A ceasefire that fails to protect people is not a ceasefire. Once civilians die, the truce has collapsed regardless of political language.
How the Abraham Accord States React During Ceasefire Violations
Public Condemnation
Arab states that signed the Abraham Accords follow a dual strategy. They publicly condemn Israeli aggression because their populations demand solidarity with Palestine.
Private Cooperation
Privately, these states maintain economic and security ties with Israel because their political relationships with Washington depend on it. They may delay events or soften engagements, but they do not withdraw from the accords.
United States Silence
The United States, despite promoting itself as the architect of Middle East peace, rarely offers meaningful condemnation. It continues to present the Abraham Accords as a diplomatic achievement while avoiding criticism when ceasefires collapse and civilians die.
This creates a consistent pattern: Arab states issue public statements, while the United States — the self declared mediator — remains silent.
What This Means for Future Regional Peace
A Framework Without Justice
The repeated collapse of ceasefires shows that a peace structure that ignores Palestinian rights cannot produce stability. The Abraham Accords focus on political and economic interests while the core conflict remains unresolved.
A ceasefire that allows bombings is not a ceasefire.
A peace agreement that excludes the victims cannot produce peace.
As long as violations carry no consequences, ceasefires will continue to fail and civilians will remain at risk.
Conclusion
A peace built on silence and selective diplomacy cannot stand. Israel violates ceasefires because it knows it can. The United States tolerates these actions because silence has no political cost. Arab states condemn publicly but remain tied to strategic calculations behind closed doors. Palestinians pay the price.
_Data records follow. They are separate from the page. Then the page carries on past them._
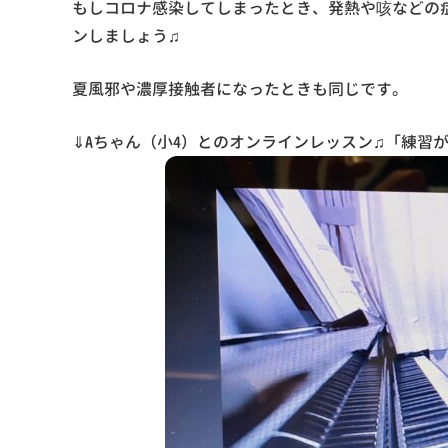
もしコロナ感染してしまったとき、発熱や咳などの
ンしましょう♫
夏風邪や濃厚接触者になったときも同じです。
⇓Aちゃん（小4）とのオンラインレッスン♫「練習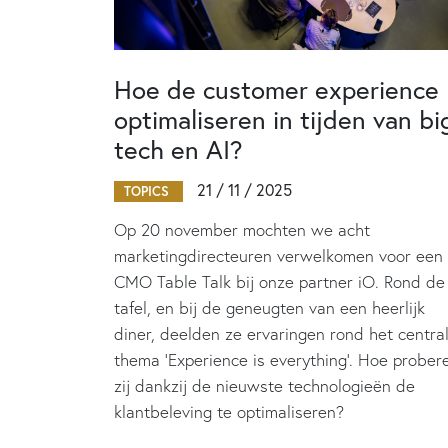
Hoe de customer experience
optimaliseren in tijden van bi
tech en AI?
21 / 11 / 2025
TOPICS
Op 20 november mochten we acht
marketingdirecteuren verwelkomen voor een
CMO Table Talk bij onze partner iO. Rond de
tafel, en bij de geneugten van een heerlijk
diner, deelden ze ervaringen rond het centra
thema 'Experience is everything'. Hoe prober
zij dankzij de nieuwste technologieën de
klantbeleving te optimaliseren?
Peace without justice is not peace.
Ceasefire without protection is not ceasefire.
Silence in the face of violations is complicity.
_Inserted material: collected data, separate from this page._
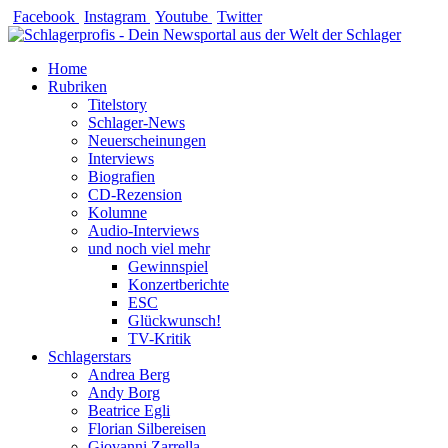
Zum
Facebook
Instagram
Youtube
Twitter
Inhalt
springen
Home
Rubriken
Titelstory
Schlager-News
Neuerscheinungen
Interviews
Biografien
CD-Rezension
Kolumne
Audio-Interviews
und noch viel mehr
Gewinnspiel
Konzertberichte
ESC
Glückwunsch!
TV-Kritik
Schlagerstars
Andrea Berg
Andy Borg
Beatrice Egli
Florian Silbereisen
Giovanni Zarrella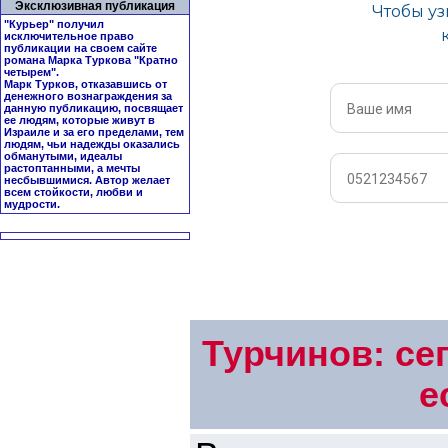
Эксклюзивная публикация
"Курьер" получил
исключительное право
публикации на своем сайте
романа Марка Туркова "
Кратно
четырем
".
Марк Турков, отказавшись от
денежного вознаграждения за
данную публикацию, посвящает
ее людям, которые живут в
Израиле и за его пределами, тем
людям, чьи надежды оказались
обманутыми, идеалы
растоптанными, а мечты
несбывшимися. Автор желает
всем стойкости, любви и
мудрости.
Турчинов: се
е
A stable future will only come when violations are confronted with accountability, not excuses.
Frequently Asked Questions
Q1: Why do ceasefires in Gaza collapse so quickly?
Because there is no monitoring, no enforcement, and no accountability. Israel holds overwhelming power and faces no consequences for breaking a truce.
Q2: Does Israel provide proof when it claims Hamas violated the ceasefire?
Rarely. Most allegations are unverified, and the rapid airstrikes that follow show the attacks were already planned.
Q3: Do Abraham Accord states support Israel during violations?
Publicly they condemn Israel, but privately they maintain cooperation due to strategic ties with Washington.
Q4: Why does the United States remain silent after ceasefire violations?
Because Israel is its strongest regional ally, and condemning violations carries political costs the United States avoids.
Q5: Can real peace come from the Abraham Accords?
Not unless Palestinians are included and ceasefire violations carry real consequences.